An open letter to the state Legislature and the City Council:

I am writing to urge all honorable legislators in New York City and the state to propose a bill which would make illegal the manufacture, distribution and sale of any liquors which are deceptively advertised as soft drinks or flavored with fruit juices.

A prime example of such a duplicitous product is Captain Morgan Long Island Iced Tea, which does not contain tea derivatives but rather a mix of rum, vodka, tequila and gin, all alcohols.
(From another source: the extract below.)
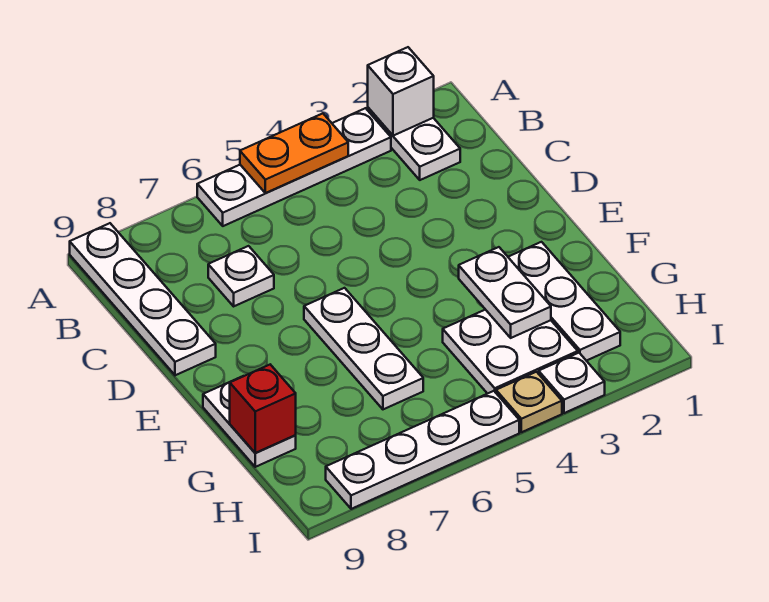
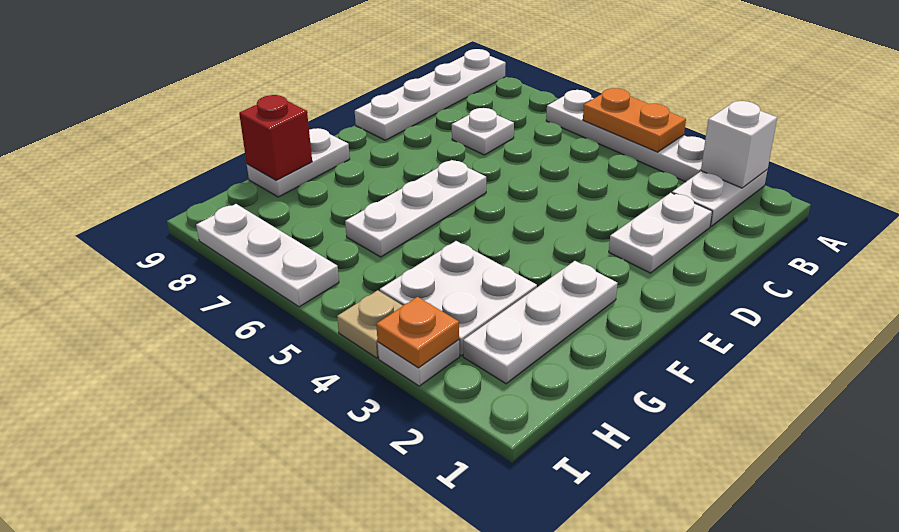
white 1x2 plate [459,247,551,338] -> white 1x2 plate moved to [609,193,712,273]
none -> orange 1x1 plate [376,297,459,368]
white 1x4 plate [326,391,519,509] -> white 1x3 plate [196,204,339,307]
Another example would be the plethora of fruit-flavored vodka sorbets.

Recent psychological research studies on the effects of soft drink product labels, letters and words upon taste have shown that pleasant words, for example, are unconsciously associated as an implicit taste preference, which is subsequently reflected as an explicit preference for the labeled product (“Predictive validity of the implicit association test in studies of brands, consumer attitude, and behavior,” “Journal of Consumer Psychology” [2004]).
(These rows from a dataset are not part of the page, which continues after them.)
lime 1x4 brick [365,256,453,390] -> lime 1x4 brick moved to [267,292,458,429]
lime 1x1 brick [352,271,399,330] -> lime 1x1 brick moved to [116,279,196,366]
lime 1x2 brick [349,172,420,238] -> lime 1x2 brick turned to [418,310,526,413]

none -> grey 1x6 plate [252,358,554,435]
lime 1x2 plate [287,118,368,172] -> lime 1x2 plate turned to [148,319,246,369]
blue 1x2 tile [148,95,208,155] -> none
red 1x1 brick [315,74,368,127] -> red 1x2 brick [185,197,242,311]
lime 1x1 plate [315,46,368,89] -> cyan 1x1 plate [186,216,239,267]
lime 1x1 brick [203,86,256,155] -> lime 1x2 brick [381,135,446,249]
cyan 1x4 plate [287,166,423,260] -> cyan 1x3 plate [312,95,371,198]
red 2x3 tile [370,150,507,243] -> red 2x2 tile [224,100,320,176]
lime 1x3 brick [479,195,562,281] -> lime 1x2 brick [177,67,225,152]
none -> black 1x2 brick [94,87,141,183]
Further, since taste is a compounding of primary taste sensations, the mix of non-alcoholic substances essentially masks the alcoholic taste sensation as a pleasant secondary perception, which contingently reinforces the operant behavior of alcohol drinking under the behavior analytic theory.

If flavored cigarettes have been banned from the retail market by the Council, since their fruit flavors are ploys to addict teen smokers despite the initial taste of tobacco, then similarly any alcoholic products — liquors, wines, liqueurs and champagnes — which rely upon fruit-flavored mixes, should also be prohibited.

Although the rapacity of the state Liquor Authority and the state and local treasuries upon the citizenry through the consumption of this biological poison is just as legal a business as Al Capone’s bootlegging enterprise, the first steps toward total abolition of alcohol manufacture, distribution and retail should be the banning of duplicitous-labeled booze and fruit-flavored alcoholic beverages.

Are the state and local governments ethically promoting the health and welfare of the people, or are they aggrandizing the corporate bootleggers, middlemen and local liquor merchants? We want the first answer to this question from Gov. Andrew Cuomo.